A More Interesting Windows Subsystem for Linux Benchmark

Submitted by co60ca on Thu, 09/15/2016 - 19:11

I'll preface this article by saying I'm not a Windows or Linux expert, I know some of the internals of how a general operating system work and applied that knowledge to WSL and Linux.

If you haven't been on the internet or watching the news in some time you may not have heard of Bash for Windows, or perhaps more correctly, Windows Subsystem for Linux. This tool is ground breaking for Microsoft not because it lets you use the bash (bourne again shell) but rather that it lets you run native Linux binaries on a Windows operating system. Many tech reporters are missing the point of WSL's utility. 

This article provides some arguably misleading and non informative statistics. In my article I intend to instead provide an extreme case that will allow you to make your own inferences on the performance of WSL and under which circumstances it will perform best rather than providing statistics based on naïve understanding of the tools. The article in question ran one test that was rather deceiving:
 

dd if=/dev/zero of=testfile bs=1G count=1 oflag=dsync

Apparently, in WSL the translation layer ignores the synchronization. Therefore, whereas using oflag=dsync on Linux would obviously result in poor performance it performs so-so on the WSL. Instead of redoing the test without the flag the author chose to include this one. Why they did this? I suppose the forgot the reason they were writing the article and wanted to show an edge case.

For a more interesting benchmark for WSL we look at how WSL work under the hood. More details are available here, however the only important part to know is that operations that do not include syscalls will be fast on both systems, and anything that includes syscalls with be reasonably slower. We then, iterate over these slow syscalls to get an application that runs in a long enough time that we can determine that the difference in time is not due to chance and with a high enough time resolution to compare.

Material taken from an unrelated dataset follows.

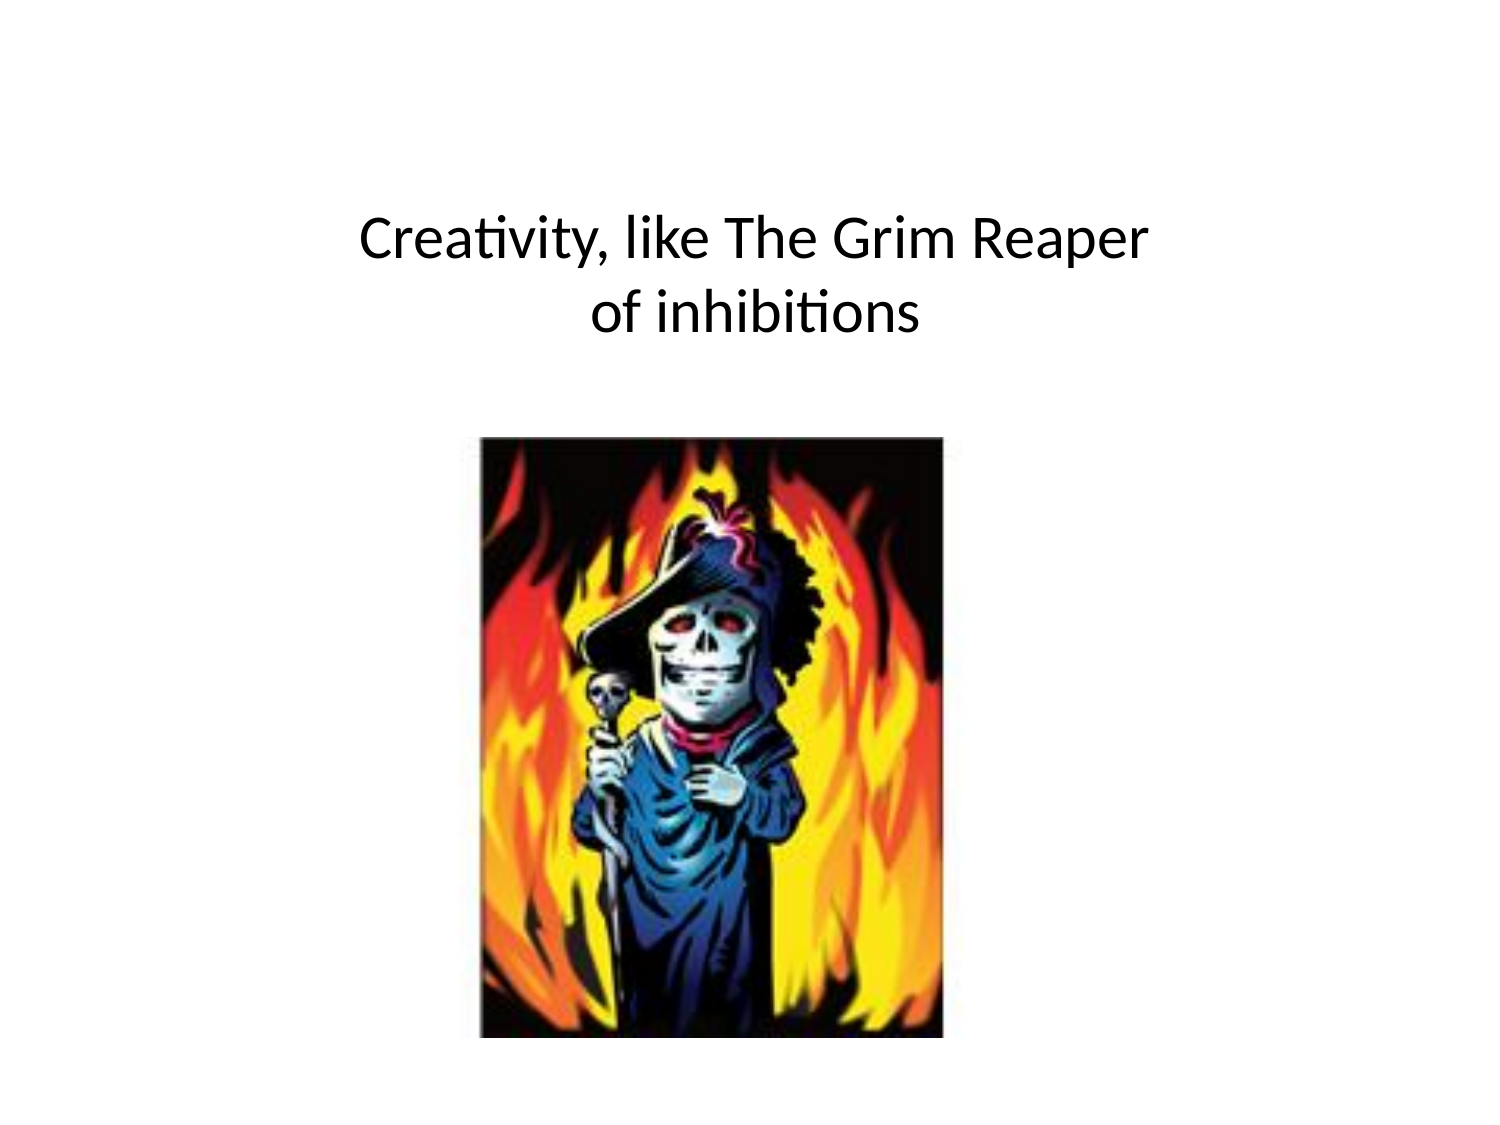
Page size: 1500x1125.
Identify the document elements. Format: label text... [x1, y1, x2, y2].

Diagram showing the Linux programs go though Lxss.sys in order to remap the syscalls to Windows native ones.
Microsoft blog post with high level description of the execution of a Linux native application

From the image you can see that the Linux program is routed through the translation layer. What we then want to do to show stark contrast is only use code that we expect will force the translation layer to do extra work and the Linux side will cleanly execute without translation. Instead of compiling a program we use a bash script. It is Bash on Windows right?

#!/bin/bash

# 1000 iterations
for i in {0..1000}
do
    # Make a new file and ensure we write some text to it
    echo "test" >> /tmp/testfile"$i"
    # Read the file back into the sinkhole file
    echo /tmp/testfile"$i" >> /dev/null
    # Remove the file once we've read it
    rm /tmp/testfile"$i"
    # Attempt to prevent the OS from asynchronously deleting the file
    # This code never actually runs the inner section and was just a safeguard,
    # It however attempts to stat the file which is also a syscall
    while [ "$(stat /tmp/testfile$i 2> /dev/null" ]; do
        echo "File was not deleted yet"
    done
done

Additionally, the above code was run 5 times to get a range of performances.

WSL Performance
Trial real user sys
1 27.268s 0.875s 25.719s
2 28.000s 0.781s 26.516s
3 28.219s 0.891s 26.563s
4 27.323s 0.953s 25.578s
5 27.437s 0.875s 25.469s
Avg 27.6494s 0.875s 25.969s

 

Linux Performance
Trial real user sys
1 1.526s 0.063s 0.233s
2 1.526s 0.083s 0.217s
3 1.508s 0.100s 0.200s
4 1.491s 0.087s 0.203s
5 1.519s 0.097s 0.200s
Avg 1.514s 0.086s 0.2106s

 

In conclusion, we can see that Windows took 18.26x longer than Linux for this benchmark. Obviously this is not a perfect example of a correct use case but the performance of syscalls on WSL should be a concern if you intend to write applications or optimize applications for WSL. Applications that heavily rely on system operations will be significantly worse on WSL. Optimizations can be made by reducing the number of syscalls in your application if at all possible.